Unforgettably precious

Precious doesn't have it easy | Prokino

"Precious" is the biggest imposition of the cinema year. No one who has seen this film about a 16-year-old HIV-positive abuse victim will ever forget it.

When she learns that she is positive, Precious looks dented for a moment. Only briefly do all the firewalls collapse in front of her soul before she straightens the cross and puts the self-protection systems back in place. In these seconds of total defencelessness, you can see straight into her soul. For one desperate sigh, you can contemplate the hundredfold abuse, all the beatings and the bottomless loneliness that the teenager normally hides behind a bulletproof façade of 150 kilos of live weight and endless silence. It is the decisive moment in her biography: she is at the bottom, it doesn't get any worse. If she can do this, she can do anything. From now on, the only way is up. 20 minutes into the film, she has left her abusive mother, swapped her illiterate status for a school-leaving certificate and, with her two children in her arms, is on her way to her future. Then the credits roll.

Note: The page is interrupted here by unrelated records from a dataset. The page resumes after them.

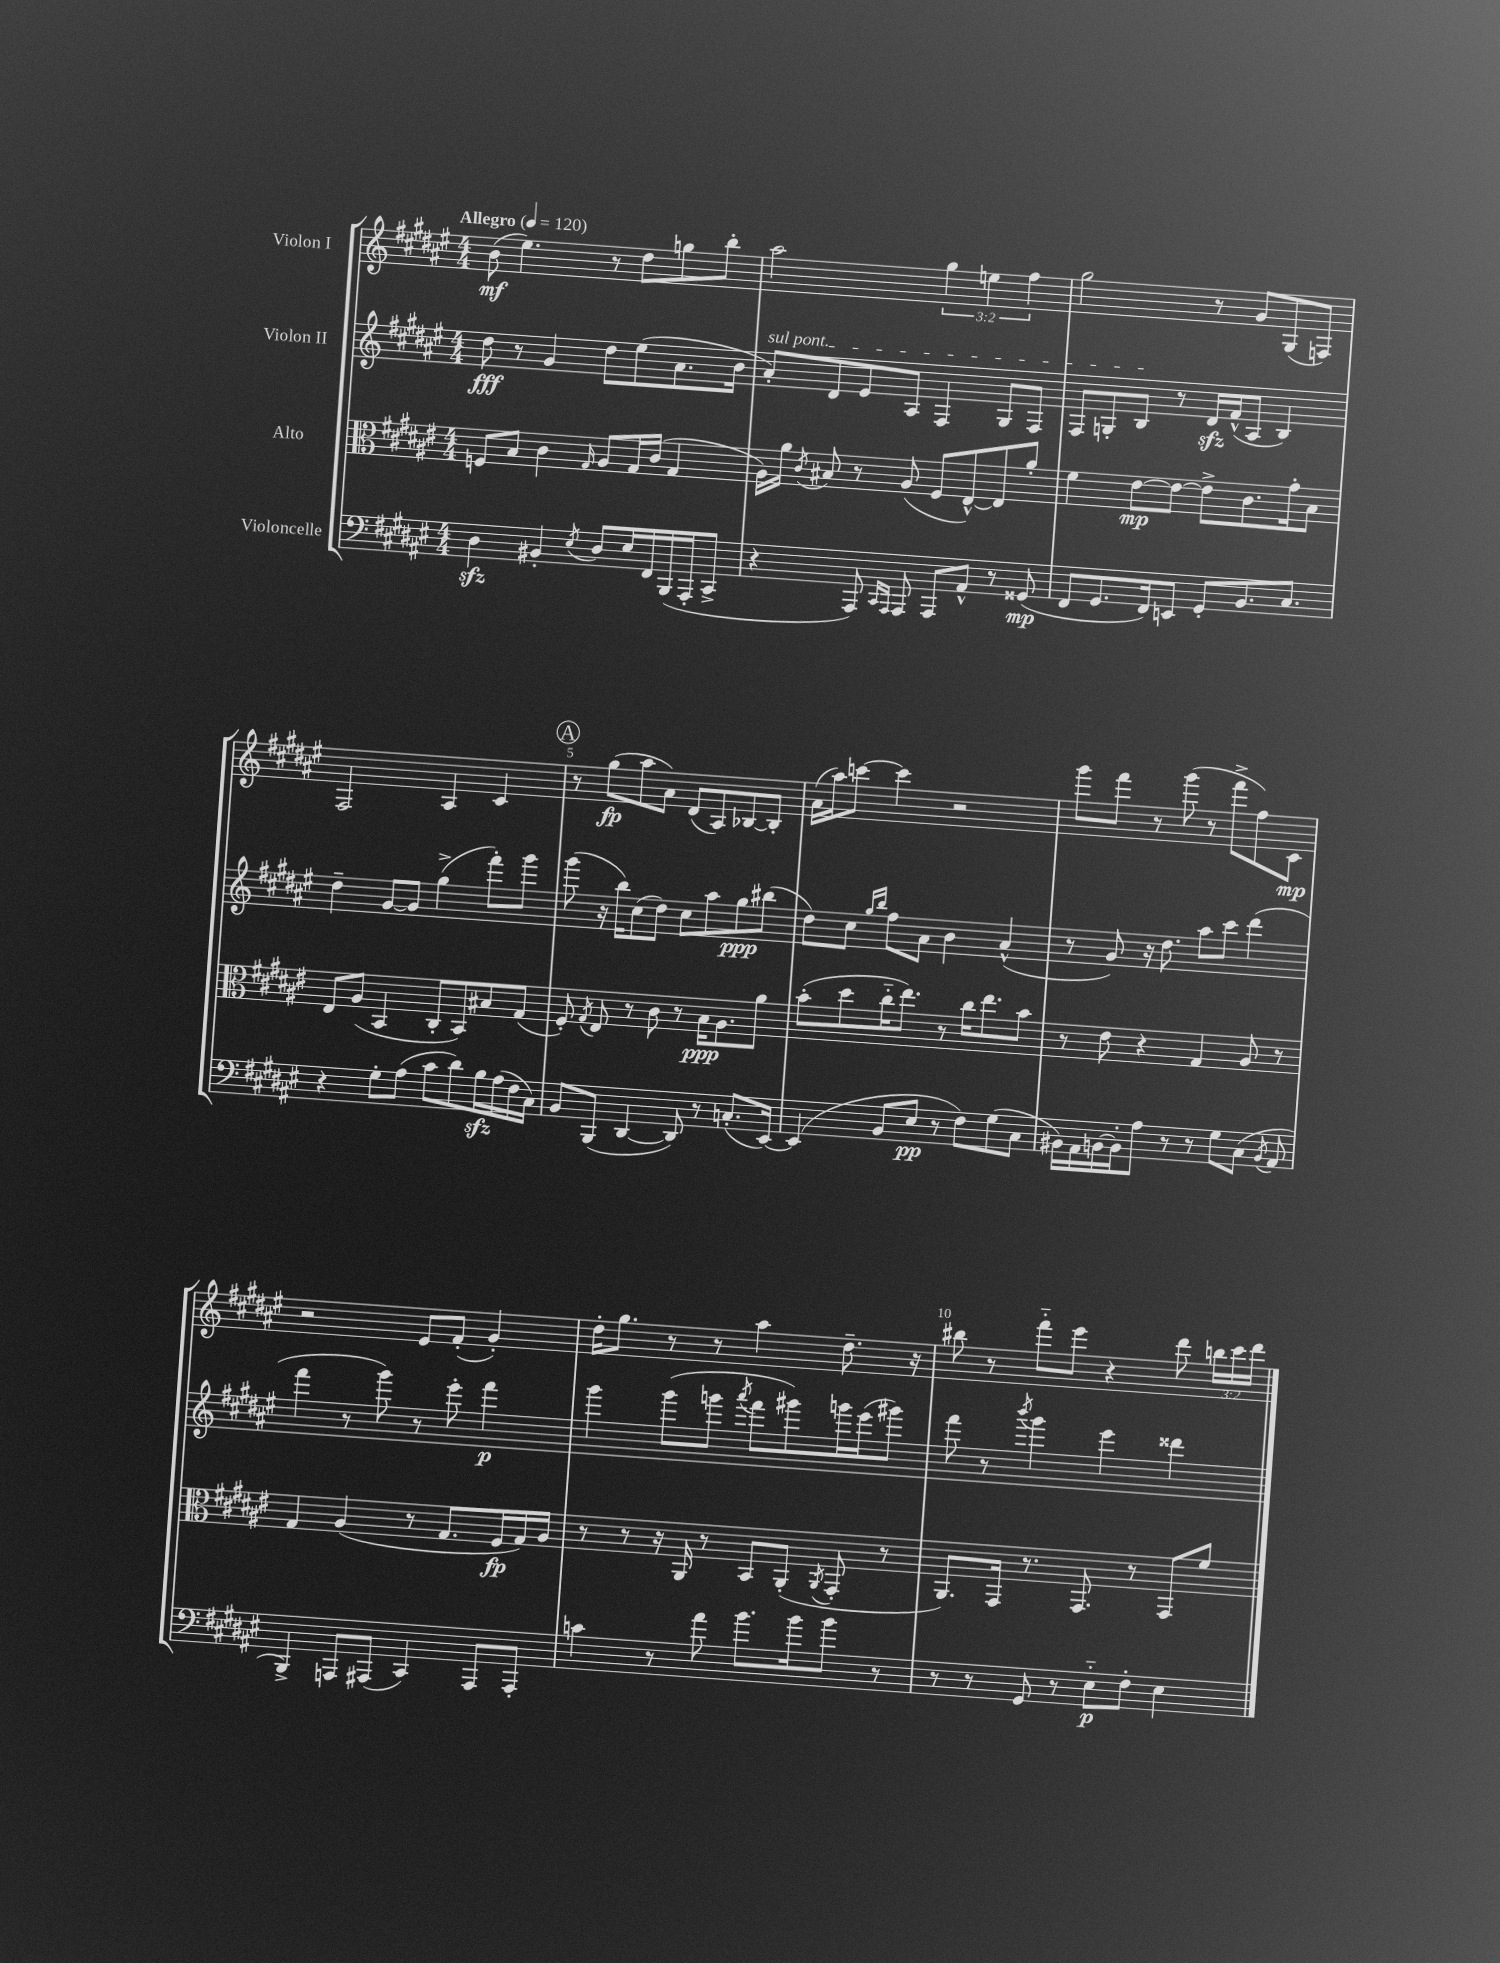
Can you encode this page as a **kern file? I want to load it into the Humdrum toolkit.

**kern	**kern	**kern	**kern
*staff4	*staff3	*staff2	*staff1
*clefF4	*clefC3	*clefG2	*clefG2
*k[f#c#g#d#a#e#]	*k[f#c#g#d#a#e#]	*k[f#c#g#d#a#e#]	*k[f#c#g#d#a#e#]
*M4/4	*M4/4	*M4/4	*M4/4
*MM120	*MM120	*MM120	*MM120
4D#	8F	8dd#	(8b
.	8B	8r	4.ee#)
4BB#'	4c#	4g#	.
8qE#	16qqG#	.	.
8D#	8A#	8dd#	8r
16E#	16G#	(8ee#	8dd#
16FF#	(16c#	.	.
(16BBB	4G#	8.a#	8gg
16AAA#'	.	.	.
8CC#^	.	.	8bb'
.	.	16b	.
=	=	=	=
4r	16A#)	8a#')	2aa#
.	16a#	.	.
.	8qc#	.	.
.	8B#	8d#	.
8AAA#)	8r	8e#	.
16qqCC#	.	.	.
16qqAAA#	.	.	.
8AAA#	(8A#	8A#	.
8AAA#	8F#	4F#	6gg#
8AA#^^	[8E#^^)	.	.
.	.	.	6ee
8r	8E#]	8G#	.
.	.	.	6ff#
(8GG##	8a#'	8F#	.
=	=	=	=
8FF#	4f#	8F#	2gg#
8.GG#	.	8G'	.
.	[8e#	8B	.
16FF#)	.	.	.
8EE	8e#_	8r	.
8GG#'	8e#^]	16d#	8r
.	.	(16f#^^	.
8.BB	8.c#	8A#	8g#
.	.	4B)	(8G#
8.C#	16g#'	.	.
.	8B	.	8F)
=	=	=	=
4r	8E#	4dd#~	2F#
.	(8A#	.	.
8G#'	4BB	[8g#	.
(8A#	.	8g#]	.
8c#	8C#'	(4gg#^	4A#
8d#)	8BB)	.	.
16B	8B#	8fff#')	4c#
(16A#	.	.	.
16F#	(8G#	8ggg#	.
16C#)	.	.	.
=	=	=	=
8BB	8F#')	(8ggg#	8r
.	8qG#	.	.
(8BBB	8E#	16r	(8gg#
.	.	16bb)	.
[4DD#	8r	(8cc#	8aa#
.	8c#	8dd#)	8a#)
8DD#])	8r	8cc#	(8d#
8r	16B	8aa#	8A#)
.	8.A#	.	.
(8.C'	.	8gg#	[8B-
.	8a#	(8bb#	8B-']
[16EE#)	.	.	.
=	=	=	=
(4EE#]	(8b'	8dd#)	(16a#
.	.	.	16aa#)
.	8dd#	8cc#	[8ccc
.	.	16qqgg#	.
.	.	16qqbb	.
8BB	16cc#'~	8ff#	4ccc]
.	8.ee#)	.	.
8E#	.	8a#	.
8r	8r	4b	2r
8F#)	16cc#	.	.
.	8.ee#	.	.
(8G#	.	(4a#^^	.
8C#	8b	.	.
=	=	=	=
16BB#)	8r	8r	8ggg#
16AA#	.	.	.
[16BB	8e#	8g#)	8fff#
16BB']	.	.	.
8A#	4r	16r	8r
.	.	8.dd#	.
8r	.	.	(8ggg#
8r	4G#	8aa#	8r
8G#	.	8ccc#	8fff#^
(8C#	8A#	(4ddd#	8ff#)
8qBB	.	.	.
8AA#	8r	.	8c#
=	=	=	=
4BBB^)	4G#	4fff#	2r
8AAA	(4A#	8r	.
(8AAA#	.	8ggg#)	.
4CC#)	8r	8r	8e#
.	8.G#	8eee#'	(8f#'
8AAA#	.	4fff#	4g#')
.	16F#	.	.
8AAA#'	16G#)	.	.
.	16A#	.	.
=	=	=	=
4c	8r	4ggg#	16dd#'
.	.	.	8.gg#
.	8r	.	.
8r	16r	(8ggg#	8r
.	16AA#	.	.
8a#	8r	8ggg	8r
.	.	8qaaa#	.
8.b	8BB	8fff#	4aa#
.	(8AA#'	8ggg#)	.
16b	.	.	.
.	8qAA#	.	.
8b	8GG#'	16ggg	8.dd#~
.	.	(16eee#	.
8r	8r	8ggg#)	.
.	.	.	16r
=	=	=	=
8r	8.AA#)	8fff#	8bb#
8r	.	8r	8r
.	16GG#	.	.
.	.	8qbbb	.
8GG#	8.r	4ggg#	8fff#'~
8r	.	.	8eee#
.	8.GG#	.	.
8E#'~	.	4eee#	4r
8F#'	8r	.	.
4E#	8GG#	4ddd##	8ddd#
.	8f#	.	24bb
.	.	.	24ccc#
.	.	.	24ddd#
==	==	==	==
*-	*-	*-	*-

"Precious - Life is Precious" is the biggest imposition of the spring cinema season. And the biggest celebration. A film about the darkest sides of life, from which the audience leaves smiling. Not a feel-good film, but one about courage and defiance and the will to live that makes you smile through your tears.

The story: It's 1987, Precious is 16, pregnant for the second time by her stepfather who has abused her since she was 3 years old, weighs three hundredweight and can't read. Or as her chain-smoking mother says: "You're stupid and ugly. Nobody wants or needs someone like you. Get your fat arse to care."

Procinema

Instead of resigning herself to her foreseeable fate, Precious begins to fight back, finds herself, learns from a lesbian teacher who she is, what she can do and that she is loved, makes friends and grows far beyond herself. This could be cheesy, but here it is staged so truthfully and realistically that it is credible and therefore deeply moving.

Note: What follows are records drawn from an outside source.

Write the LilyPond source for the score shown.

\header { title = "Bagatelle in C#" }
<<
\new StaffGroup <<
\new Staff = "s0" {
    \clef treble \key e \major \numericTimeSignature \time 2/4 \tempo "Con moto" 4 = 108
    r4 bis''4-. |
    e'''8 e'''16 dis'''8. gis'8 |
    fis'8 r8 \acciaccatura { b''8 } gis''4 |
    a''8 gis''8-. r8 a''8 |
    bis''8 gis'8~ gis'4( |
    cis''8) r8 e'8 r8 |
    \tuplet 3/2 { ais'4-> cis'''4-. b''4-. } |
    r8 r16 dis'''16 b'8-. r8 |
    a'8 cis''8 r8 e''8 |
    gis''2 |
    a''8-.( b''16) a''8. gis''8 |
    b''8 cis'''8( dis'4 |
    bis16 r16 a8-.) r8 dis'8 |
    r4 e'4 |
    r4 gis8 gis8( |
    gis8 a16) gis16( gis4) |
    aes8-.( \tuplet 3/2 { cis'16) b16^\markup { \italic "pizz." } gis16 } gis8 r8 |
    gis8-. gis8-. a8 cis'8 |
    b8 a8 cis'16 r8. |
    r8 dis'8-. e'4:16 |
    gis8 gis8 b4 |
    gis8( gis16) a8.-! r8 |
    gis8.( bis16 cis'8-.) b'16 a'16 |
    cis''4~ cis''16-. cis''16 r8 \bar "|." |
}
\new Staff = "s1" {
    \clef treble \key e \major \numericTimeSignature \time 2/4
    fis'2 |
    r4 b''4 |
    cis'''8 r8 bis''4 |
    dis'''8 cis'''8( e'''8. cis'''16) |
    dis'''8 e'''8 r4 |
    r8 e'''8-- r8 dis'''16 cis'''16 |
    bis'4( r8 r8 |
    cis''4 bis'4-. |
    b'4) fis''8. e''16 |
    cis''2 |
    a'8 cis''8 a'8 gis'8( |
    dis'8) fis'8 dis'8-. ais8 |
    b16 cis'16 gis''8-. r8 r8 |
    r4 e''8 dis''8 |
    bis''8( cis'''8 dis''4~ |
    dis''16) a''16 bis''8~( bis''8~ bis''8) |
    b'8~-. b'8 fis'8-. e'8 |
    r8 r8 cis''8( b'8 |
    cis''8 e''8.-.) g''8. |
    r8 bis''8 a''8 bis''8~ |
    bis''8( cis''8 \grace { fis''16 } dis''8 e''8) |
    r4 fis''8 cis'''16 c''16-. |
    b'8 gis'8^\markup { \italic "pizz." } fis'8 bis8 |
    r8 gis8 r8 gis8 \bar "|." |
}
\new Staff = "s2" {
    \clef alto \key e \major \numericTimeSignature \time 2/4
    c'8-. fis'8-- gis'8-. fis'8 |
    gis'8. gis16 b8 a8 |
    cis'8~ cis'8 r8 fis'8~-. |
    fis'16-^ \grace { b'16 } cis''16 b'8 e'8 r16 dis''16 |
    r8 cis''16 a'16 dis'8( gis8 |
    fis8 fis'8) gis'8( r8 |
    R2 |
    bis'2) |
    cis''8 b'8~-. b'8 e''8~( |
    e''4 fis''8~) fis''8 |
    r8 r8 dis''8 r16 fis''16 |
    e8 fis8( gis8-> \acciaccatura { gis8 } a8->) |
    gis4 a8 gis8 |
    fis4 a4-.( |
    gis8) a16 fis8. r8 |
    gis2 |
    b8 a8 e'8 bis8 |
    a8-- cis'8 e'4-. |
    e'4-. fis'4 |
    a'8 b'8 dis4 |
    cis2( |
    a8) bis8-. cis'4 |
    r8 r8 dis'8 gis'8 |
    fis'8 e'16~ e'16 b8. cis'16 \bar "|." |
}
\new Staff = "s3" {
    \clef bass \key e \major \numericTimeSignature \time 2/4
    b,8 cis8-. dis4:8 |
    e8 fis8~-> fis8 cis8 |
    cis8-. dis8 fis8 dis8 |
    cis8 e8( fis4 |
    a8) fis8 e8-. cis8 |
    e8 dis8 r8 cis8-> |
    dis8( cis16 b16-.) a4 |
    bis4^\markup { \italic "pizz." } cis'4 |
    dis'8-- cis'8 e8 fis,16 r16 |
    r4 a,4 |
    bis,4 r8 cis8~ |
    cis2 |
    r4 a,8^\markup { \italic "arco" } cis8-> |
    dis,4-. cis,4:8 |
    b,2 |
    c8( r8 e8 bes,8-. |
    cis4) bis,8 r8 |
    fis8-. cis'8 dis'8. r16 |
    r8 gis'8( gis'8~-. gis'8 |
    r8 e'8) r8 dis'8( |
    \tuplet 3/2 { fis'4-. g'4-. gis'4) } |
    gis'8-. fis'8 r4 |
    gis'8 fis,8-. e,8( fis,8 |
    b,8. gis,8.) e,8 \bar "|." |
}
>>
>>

"Precious" is also a duel between two incredible actresses: Gabourey Sidibe was rightly nominated for an Oscar this year for her role as Precious in her feature film debut. The American comedienne Mo'Nique rightly won it because she turns Precious' mother Mary into a woman who wants to destroy her daughter because she has long been one: a big, scary, completely understandable monster.

The openly gay director Lee Daniels and Academy Award-winning screenwriter Geoffrey Fletcher manage to reconcile child abuse, HIV, domestic violence, eating disorders, the nightmarish conditions in the black welfare estates and Mariah Carey. The result is one of the definitive American social dramas in cinema history. No one who has seen "Precious" will forget it.

The fact that HIV is also portrayed here as the social catastrophe when the virus unexpectedly hit the coloured community in the USA in the mid-1980s is another merit of the film that should not be underestimated.
"Precious", to be seen in German cinemas from 26 March.